**Try it**: Your answer should show every line of the material below that includes "障害者就業".

Records for the exercise Start Marker

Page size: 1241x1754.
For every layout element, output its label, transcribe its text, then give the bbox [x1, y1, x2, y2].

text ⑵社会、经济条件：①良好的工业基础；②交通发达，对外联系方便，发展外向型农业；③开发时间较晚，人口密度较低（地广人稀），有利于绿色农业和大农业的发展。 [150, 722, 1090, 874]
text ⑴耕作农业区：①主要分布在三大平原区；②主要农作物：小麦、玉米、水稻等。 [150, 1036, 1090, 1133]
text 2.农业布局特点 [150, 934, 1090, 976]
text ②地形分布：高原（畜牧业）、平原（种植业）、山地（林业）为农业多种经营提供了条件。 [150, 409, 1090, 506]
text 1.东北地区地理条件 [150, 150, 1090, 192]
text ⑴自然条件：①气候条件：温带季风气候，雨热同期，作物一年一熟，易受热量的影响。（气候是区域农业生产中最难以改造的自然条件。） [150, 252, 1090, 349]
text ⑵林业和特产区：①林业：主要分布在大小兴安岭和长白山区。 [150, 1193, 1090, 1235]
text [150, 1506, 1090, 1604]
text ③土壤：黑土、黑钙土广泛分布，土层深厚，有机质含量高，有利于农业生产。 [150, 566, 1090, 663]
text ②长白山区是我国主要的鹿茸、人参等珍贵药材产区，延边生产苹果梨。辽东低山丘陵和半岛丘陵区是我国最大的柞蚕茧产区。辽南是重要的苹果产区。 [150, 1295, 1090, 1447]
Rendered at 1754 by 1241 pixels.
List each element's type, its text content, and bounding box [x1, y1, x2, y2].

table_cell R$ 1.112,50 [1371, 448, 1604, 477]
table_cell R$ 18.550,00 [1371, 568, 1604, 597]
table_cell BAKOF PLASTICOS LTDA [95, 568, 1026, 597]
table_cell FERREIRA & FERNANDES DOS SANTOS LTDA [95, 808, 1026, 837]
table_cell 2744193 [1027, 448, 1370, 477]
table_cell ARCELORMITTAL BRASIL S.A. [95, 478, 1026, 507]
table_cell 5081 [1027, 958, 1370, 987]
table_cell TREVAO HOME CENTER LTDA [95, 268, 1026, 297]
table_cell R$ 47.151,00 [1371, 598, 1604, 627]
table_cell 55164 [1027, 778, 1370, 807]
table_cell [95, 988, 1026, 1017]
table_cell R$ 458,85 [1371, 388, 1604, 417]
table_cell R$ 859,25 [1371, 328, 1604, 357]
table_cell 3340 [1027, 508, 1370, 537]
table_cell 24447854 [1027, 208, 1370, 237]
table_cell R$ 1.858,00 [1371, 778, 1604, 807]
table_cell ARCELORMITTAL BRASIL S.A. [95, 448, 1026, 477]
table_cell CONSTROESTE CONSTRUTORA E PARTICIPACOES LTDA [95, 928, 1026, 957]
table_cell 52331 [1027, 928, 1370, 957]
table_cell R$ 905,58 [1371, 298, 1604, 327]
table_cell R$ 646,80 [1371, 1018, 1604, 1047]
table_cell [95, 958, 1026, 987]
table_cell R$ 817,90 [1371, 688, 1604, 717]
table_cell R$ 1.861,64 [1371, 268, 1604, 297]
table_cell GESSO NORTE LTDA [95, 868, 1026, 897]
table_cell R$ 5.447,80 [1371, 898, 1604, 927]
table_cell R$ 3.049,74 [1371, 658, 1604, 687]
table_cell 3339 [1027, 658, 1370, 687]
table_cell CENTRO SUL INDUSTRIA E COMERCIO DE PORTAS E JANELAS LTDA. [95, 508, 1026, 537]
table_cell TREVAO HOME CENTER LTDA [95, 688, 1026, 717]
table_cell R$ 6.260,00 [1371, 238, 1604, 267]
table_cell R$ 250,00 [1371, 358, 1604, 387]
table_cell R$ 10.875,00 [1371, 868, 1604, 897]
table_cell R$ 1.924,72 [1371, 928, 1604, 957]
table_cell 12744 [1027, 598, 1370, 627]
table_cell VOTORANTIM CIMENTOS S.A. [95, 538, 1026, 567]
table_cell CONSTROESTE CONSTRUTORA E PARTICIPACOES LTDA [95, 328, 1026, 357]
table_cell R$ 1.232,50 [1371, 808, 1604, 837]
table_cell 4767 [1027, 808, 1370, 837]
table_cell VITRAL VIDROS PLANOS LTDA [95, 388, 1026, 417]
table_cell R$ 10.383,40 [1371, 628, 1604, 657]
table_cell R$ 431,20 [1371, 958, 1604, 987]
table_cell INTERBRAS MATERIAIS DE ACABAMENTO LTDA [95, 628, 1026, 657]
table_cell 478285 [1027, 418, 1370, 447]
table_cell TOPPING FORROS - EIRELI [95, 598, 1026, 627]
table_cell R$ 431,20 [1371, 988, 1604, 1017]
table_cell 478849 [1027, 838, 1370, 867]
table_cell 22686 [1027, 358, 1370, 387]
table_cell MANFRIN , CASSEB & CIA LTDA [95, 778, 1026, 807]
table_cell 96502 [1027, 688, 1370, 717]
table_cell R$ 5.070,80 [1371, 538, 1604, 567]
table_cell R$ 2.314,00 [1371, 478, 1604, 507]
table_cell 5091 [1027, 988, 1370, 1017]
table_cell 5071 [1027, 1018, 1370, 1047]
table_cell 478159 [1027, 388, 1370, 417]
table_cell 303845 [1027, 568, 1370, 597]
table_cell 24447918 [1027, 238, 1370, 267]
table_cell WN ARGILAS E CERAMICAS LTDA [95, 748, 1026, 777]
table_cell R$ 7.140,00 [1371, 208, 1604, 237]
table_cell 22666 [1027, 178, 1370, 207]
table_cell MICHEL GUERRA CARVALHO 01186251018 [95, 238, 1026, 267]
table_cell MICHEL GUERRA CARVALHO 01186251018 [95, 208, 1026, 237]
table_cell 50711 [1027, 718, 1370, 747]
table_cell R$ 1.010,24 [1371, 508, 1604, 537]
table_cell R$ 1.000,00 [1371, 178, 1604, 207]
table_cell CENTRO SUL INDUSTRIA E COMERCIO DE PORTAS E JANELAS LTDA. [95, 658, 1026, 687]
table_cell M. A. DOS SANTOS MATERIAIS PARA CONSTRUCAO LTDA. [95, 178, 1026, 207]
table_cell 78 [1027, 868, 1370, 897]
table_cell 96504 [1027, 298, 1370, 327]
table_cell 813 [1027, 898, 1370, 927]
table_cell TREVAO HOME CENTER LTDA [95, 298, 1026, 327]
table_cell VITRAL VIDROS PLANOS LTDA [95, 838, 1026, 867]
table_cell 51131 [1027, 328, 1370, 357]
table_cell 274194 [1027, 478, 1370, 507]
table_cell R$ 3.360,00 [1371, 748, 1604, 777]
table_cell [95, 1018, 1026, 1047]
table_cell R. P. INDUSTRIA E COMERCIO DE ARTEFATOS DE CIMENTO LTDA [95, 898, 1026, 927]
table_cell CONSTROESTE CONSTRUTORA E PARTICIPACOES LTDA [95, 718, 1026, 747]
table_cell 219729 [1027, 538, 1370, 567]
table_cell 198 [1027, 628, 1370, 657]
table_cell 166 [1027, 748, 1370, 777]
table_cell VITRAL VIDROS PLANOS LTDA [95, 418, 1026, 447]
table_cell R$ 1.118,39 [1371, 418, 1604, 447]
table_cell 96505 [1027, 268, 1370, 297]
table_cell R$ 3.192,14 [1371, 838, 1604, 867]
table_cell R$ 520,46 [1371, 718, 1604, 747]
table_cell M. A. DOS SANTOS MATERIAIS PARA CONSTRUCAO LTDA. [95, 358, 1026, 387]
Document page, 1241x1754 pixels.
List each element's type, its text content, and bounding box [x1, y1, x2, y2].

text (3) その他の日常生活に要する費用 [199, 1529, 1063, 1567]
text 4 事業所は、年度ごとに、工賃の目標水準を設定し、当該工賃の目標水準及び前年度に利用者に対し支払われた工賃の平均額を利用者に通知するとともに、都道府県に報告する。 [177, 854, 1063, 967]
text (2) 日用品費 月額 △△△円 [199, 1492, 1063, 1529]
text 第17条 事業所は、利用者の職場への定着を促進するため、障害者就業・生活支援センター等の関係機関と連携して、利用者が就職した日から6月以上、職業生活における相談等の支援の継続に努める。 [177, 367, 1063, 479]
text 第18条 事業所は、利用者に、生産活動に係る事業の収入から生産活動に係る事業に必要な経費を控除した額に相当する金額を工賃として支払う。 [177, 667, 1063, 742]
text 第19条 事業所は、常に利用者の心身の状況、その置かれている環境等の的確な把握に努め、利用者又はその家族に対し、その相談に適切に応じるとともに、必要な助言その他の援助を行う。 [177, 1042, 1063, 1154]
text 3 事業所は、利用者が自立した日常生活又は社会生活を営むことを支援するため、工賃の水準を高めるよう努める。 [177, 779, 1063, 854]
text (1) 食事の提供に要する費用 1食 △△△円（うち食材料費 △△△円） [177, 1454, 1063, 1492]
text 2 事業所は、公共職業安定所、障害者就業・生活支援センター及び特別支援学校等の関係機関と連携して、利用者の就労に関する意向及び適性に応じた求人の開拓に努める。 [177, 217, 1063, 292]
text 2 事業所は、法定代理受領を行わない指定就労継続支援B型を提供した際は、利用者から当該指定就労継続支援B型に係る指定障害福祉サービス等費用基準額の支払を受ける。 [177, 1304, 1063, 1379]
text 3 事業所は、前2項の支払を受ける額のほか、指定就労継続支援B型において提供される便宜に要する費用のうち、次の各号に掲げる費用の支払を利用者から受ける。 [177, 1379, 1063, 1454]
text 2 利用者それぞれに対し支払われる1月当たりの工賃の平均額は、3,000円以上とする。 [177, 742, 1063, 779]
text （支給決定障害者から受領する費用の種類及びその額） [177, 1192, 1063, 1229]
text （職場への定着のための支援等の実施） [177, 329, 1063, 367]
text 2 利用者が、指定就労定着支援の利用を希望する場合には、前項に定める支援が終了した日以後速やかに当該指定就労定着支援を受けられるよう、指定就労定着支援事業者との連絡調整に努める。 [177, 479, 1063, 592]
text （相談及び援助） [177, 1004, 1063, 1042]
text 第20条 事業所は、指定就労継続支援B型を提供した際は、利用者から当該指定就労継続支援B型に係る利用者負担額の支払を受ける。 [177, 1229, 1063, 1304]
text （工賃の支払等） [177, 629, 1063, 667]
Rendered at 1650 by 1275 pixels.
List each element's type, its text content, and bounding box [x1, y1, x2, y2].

Records for the exercise End Marker

**Solution below**:
text 第17条 事業所は、利用者の職場への定着を促進するため、障害者就業・生活支援センター等の関係機関と連携して、利用者が就職した日から6月以上、職業生活における相談等の支援の継続に努める。 [177, 367, 1063, 479]
text 2 事業所は、公共職業安定所、障害者就業・生活支援センター及び特別支援学校等の関係機関と連携して、利用者の就労に関する意向及び適性に応じた求人の開拓に努める。 [177, 217, 1063, 292]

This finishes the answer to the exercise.